**Görevler:**
(1) Metne göre altıncı maddenin 1. paragrafı yerel yönetimlere neye olanak tanıyor?
(2) Metinde "Dördüncü maddenin 6" sözcükleriyle başlayıp "engellenmemesi gibi zorunluluklar getiriliyor." sözcükleriyle biten kısmı, "hibeleri" yerine "bağışları" koyarak değiştirip yeniden yazın.

**Metin:**
######

Dördüncü maddenin 6 paragrafında; yerel yönetimleri doğrudan ilgilendiren bütün konularda görüşlerinin alınması öngörülüyor. Altıncı maddenin 1. paragrafında, yerel yönetimlerin başka yasalara aykırı olmamak koşuluyla kendi iç idari örgütlenmelerini kararlaştırmalarına olanak tanınıyor. Dokuzuncu maddesinin 4, 6 ve 7. paragraflarında, gerçek harcamaları artmışsa kaynaklarının da artırılmasını sağlayacak bir sistem geliştirilmesi; kaynak tahsislerinde görüşlerine başvurulması; hibeleri diledikleri alanlarda kullanmalarının engellenmemesi gibi zorunluluklar getiriliyor.

-Özerklik talebiyle birlikte gündeme gelen yerel yönetim yasasının AKP tarafından 2004 yılında Mecliste kabul edildiği ancak dönemin Cumhurbaşkanı Ahmet Necdet Sezer engeline takıldığı biliniyor. 2004 yılındaki düzenlemelerin içeriğinde neler vardı, kısaca açmanız mümkün mü?

######

**Verilen Bilgiler:**
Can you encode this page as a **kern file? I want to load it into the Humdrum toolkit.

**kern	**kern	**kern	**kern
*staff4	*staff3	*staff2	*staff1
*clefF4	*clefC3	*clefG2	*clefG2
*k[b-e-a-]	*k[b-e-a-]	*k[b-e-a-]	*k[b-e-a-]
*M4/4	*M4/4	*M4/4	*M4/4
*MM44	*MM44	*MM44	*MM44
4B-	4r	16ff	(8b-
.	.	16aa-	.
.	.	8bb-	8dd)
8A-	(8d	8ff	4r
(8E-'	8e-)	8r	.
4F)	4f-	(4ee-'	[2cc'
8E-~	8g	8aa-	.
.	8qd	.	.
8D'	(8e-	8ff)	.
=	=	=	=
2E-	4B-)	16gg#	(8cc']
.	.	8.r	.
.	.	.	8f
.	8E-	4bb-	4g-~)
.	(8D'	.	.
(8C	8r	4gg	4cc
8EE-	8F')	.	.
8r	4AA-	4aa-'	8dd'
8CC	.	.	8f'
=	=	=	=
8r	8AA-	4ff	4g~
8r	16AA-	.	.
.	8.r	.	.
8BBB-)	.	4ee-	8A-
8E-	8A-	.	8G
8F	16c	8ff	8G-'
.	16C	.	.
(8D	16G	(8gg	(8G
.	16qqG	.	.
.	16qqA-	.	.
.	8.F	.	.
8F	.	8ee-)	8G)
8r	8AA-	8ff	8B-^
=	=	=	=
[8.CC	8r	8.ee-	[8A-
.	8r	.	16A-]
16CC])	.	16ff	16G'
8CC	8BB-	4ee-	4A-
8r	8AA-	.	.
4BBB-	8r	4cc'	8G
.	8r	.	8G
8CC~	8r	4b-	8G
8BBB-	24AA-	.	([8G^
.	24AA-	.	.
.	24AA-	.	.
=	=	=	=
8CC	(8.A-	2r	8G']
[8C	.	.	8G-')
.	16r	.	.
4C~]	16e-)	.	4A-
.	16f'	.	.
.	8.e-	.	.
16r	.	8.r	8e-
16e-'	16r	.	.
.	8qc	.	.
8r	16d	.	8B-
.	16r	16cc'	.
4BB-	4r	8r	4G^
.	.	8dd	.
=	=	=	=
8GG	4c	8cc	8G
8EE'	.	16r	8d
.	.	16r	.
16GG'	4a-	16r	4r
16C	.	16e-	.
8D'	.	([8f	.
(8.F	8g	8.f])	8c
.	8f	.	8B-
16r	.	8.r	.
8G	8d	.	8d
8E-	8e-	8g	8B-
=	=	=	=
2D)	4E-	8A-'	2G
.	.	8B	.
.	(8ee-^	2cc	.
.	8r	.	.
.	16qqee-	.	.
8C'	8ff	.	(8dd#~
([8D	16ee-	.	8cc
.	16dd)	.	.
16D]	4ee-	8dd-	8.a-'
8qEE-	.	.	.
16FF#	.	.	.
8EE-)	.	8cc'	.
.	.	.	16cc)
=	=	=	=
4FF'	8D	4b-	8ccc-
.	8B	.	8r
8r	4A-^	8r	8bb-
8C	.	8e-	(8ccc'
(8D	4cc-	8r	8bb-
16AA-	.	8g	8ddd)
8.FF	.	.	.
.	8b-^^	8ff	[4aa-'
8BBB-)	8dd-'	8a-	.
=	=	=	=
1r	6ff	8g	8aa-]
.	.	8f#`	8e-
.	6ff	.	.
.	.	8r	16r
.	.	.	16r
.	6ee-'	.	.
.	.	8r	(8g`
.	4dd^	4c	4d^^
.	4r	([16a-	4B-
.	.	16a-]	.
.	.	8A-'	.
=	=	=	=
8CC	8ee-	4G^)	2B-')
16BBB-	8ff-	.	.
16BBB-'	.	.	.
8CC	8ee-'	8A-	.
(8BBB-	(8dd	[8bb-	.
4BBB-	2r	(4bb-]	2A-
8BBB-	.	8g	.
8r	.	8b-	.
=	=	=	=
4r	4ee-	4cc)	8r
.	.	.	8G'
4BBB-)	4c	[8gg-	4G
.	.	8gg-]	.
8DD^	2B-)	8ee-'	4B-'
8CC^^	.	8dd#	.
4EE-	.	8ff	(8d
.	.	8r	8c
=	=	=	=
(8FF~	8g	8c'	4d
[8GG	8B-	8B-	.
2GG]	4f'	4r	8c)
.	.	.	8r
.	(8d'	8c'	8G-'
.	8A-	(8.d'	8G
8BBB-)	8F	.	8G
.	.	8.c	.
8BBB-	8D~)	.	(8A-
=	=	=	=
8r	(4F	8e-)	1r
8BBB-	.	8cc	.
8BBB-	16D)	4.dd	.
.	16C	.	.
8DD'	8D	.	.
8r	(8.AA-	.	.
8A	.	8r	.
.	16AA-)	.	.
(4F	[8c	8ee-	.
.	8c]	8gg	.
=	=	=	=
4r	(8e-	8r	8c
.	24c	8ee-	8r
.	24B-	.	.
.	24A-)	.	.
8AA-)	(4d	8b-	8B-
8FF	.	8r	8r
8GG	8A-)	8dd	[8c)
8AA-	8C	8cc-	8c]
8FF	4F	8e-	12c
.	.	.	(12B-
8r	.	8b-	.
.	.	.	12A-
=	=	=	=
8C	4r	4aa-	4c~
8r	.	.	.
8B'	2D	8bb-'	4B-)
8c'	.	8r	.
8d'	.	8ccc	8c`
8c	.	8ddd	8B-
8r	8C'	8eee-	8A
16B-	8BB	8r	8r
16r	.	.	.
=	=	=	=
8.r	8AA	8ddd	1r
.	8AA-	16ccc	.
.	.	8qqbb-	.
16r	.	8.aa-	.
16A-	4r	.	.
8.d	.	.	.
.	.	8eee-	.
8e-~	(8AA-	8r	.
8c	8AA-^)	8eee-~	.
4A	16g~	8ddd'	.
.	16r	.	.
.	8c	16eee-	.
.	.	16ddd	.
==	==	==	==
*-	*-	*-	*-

######

**Yanıtlar:**
(1) Başka yasalara aykırı olmamak koşuluyla kendi iç idari örgütlenmelerini kararlaştırmalarına.

(2)
Dördüncü maddenin 6 paragrafında; yerel yönetimleri doğrudan ilgilendiren bütün konularda görüşlerinin alınması öngörülüyor. Altıncı maddenin 1. paragrafında, yerel yönetimlerin başka yasalara aykırı olmamak koşuluyla kendi iç idari örgütlenmelerini kararlaştırmalarına olanak tanınıyor. Dokuzuncu maddesinin 4, 6 ve 7. paragraflarında, gerçek harcamaları artmışsa kaynaklarının da artırılmasını sağlayacak bir sistem geliştirilmesi; kaynak tahsislerinde görüşlerine başvurulması; bağışları diledikleri alanlarda kullanmalarının engellenmemesi gibi zorunluluklar getiriliyor.